* [EXERCISE PROMPT] Write out the stretch of the audio watermarking patent text below from "1. Field of" through "audio watermarking methods.", word for word.

Skip to: Description  ·  Claims  · Patent History  ·  Patent History
Description
BACKGROUND OF THE INVENTION

1. Field of the Invention

The present invention relates to an audio watermarking apparatus and method, and more particularly, to an amplitude-scaling resilient audio watermarking method based on a quantization.

2. Discussion of the Related Art

Recently, illegal distribution of the digital audio contents over the Internet occurs frequently. Therefore, apparatuses for the copyright protection of digital audio contents are required. Audio watermarking is a method for copyright protection through embedding copyright information in digital audio contents. Embedded watermark should be imperceptible and robust against signal processing procedures and malicious attacks.

LSB modulation, phase shift keying, echo hiding, spread spectrum watermarking, and quantization watermarking have been proposed as audio watermarking methods.

Watermarking method can be categorized as the blind watermarking and the non-blind watermarking with respect to its decoding scheme. The blind watermarking method decodes the embedded watermark without access to the host signal, in which a watermark is not embedded. Early blind watermarking methods are based on the spread spectrum technique, which reduces the host-signal interference by employing a modulation scheme with a long pseudorandom sequence. Also, An advanced quantization watermarking method, which employs the side information at the encoder, has been proposed. In comparison with the conventional spread spectrum watermarking, the advanced quantization watermarking provides better performance by reducing the host-signal interference in the detection process.

* [ENTRIES]
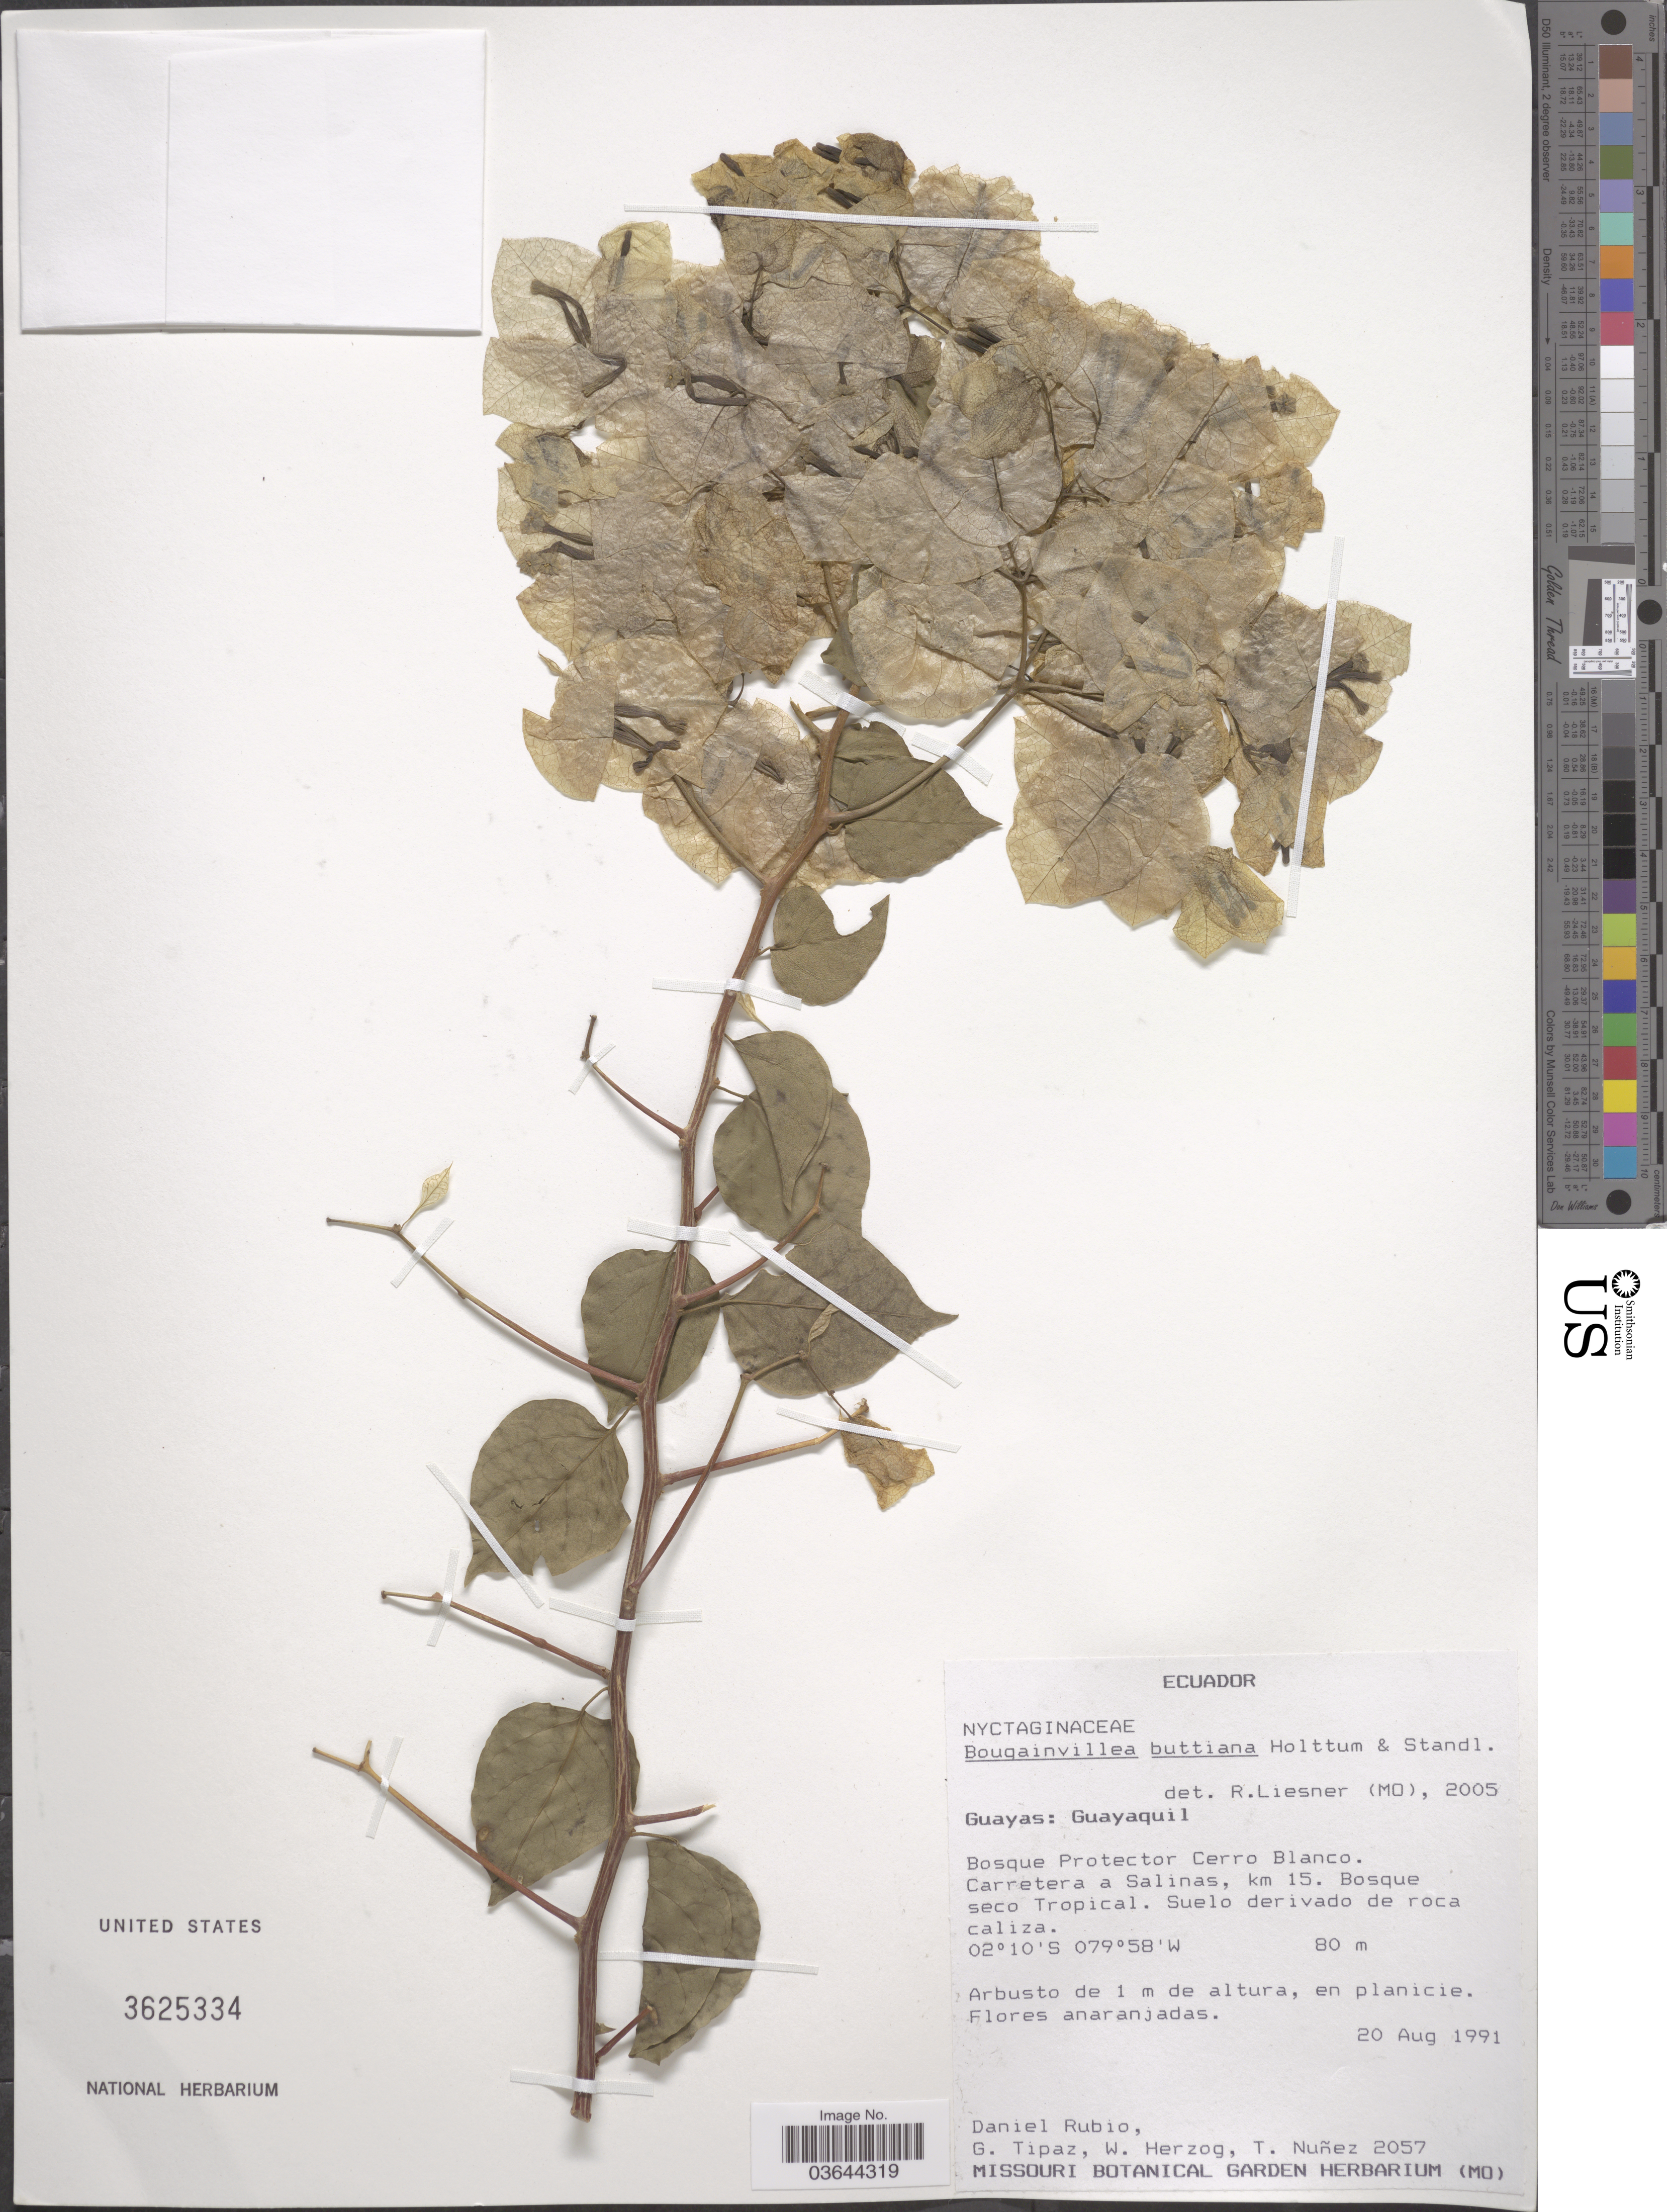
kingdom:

---

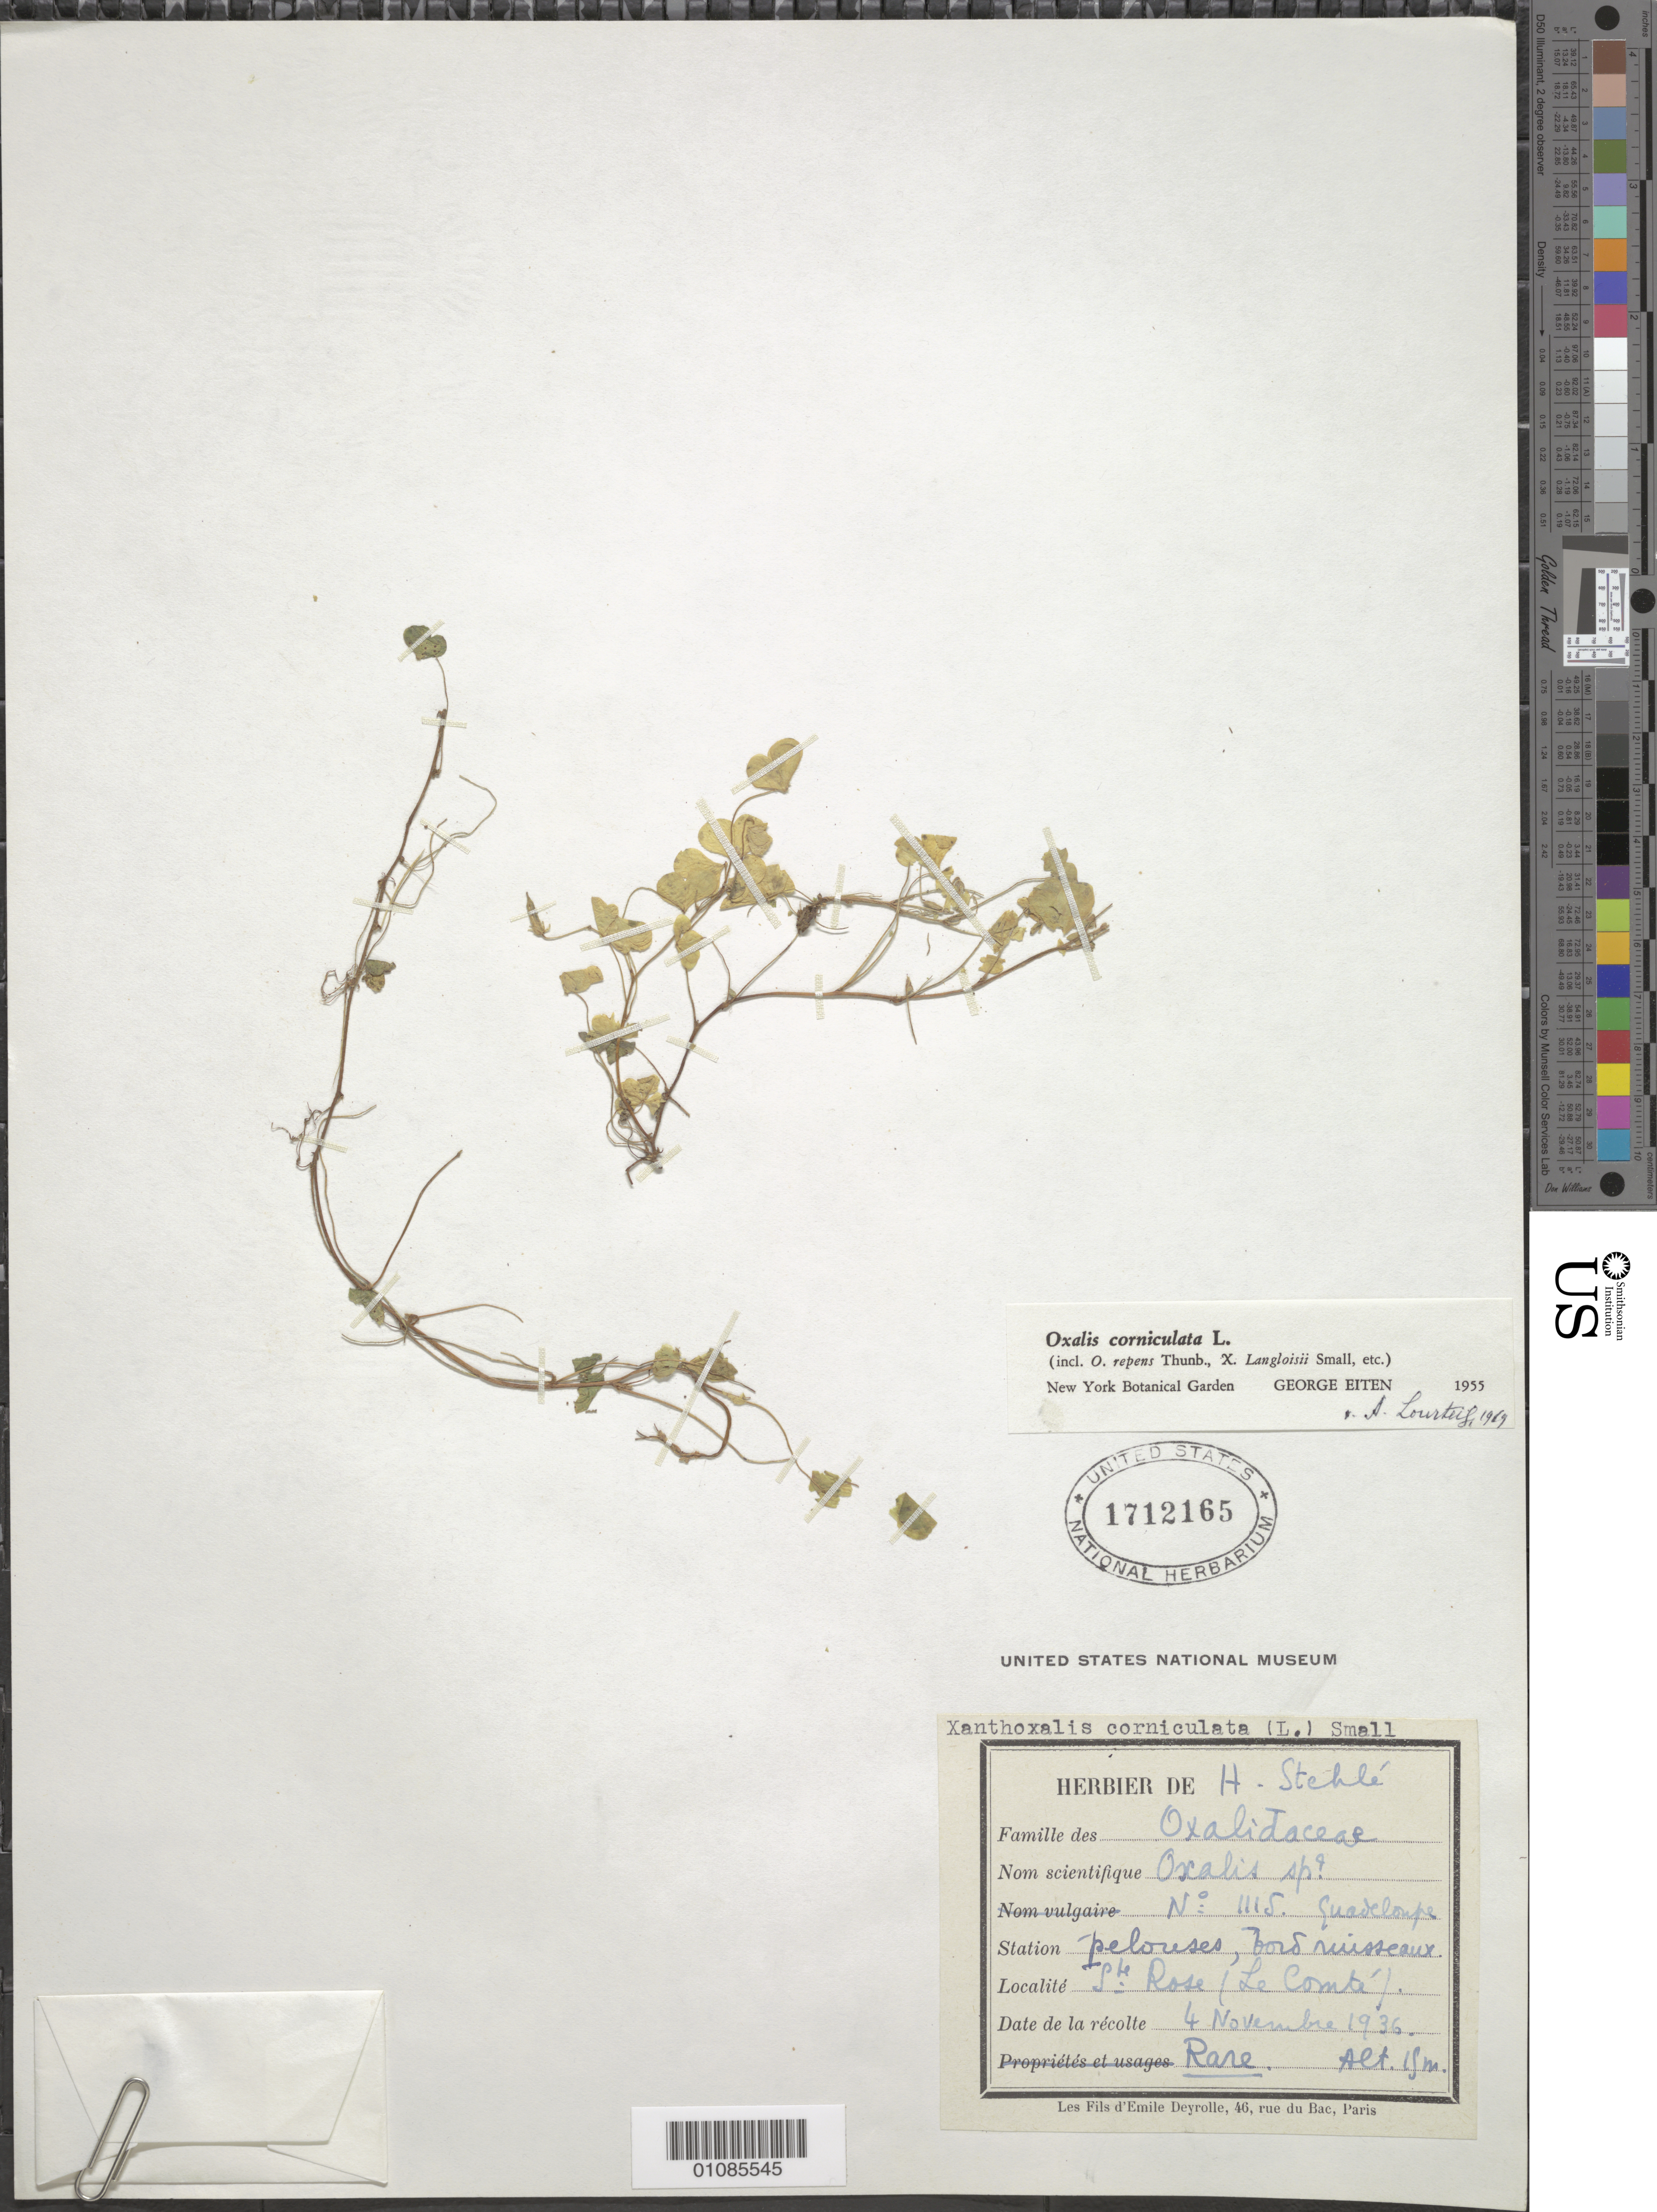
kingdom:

* [RESPONSE BELOW]
1. Field of the Invention

The present invention relates to an audio watermarking apparatus and method, and more particularly, to an amplitude-scaling resilient audio watermarking method based on a quantization.

2. Discussion of the Related Art

Recently, illegal distribution of the digital audio contents over the Internet occurs frequently. Therefore, apparatuses for the copyright protection of digital audio contents are required. Audio watermarking is a method for copyright protection through embedding copyright information in digital audio contents. Embedded watermark should be imperceptible and robust against signal processing procedures and malicious attacks.

LSB modulation, phase shift keying, echo hiding, spread spectrum watermarking, and quantization watermarking have been proposed as audio watermarking methods.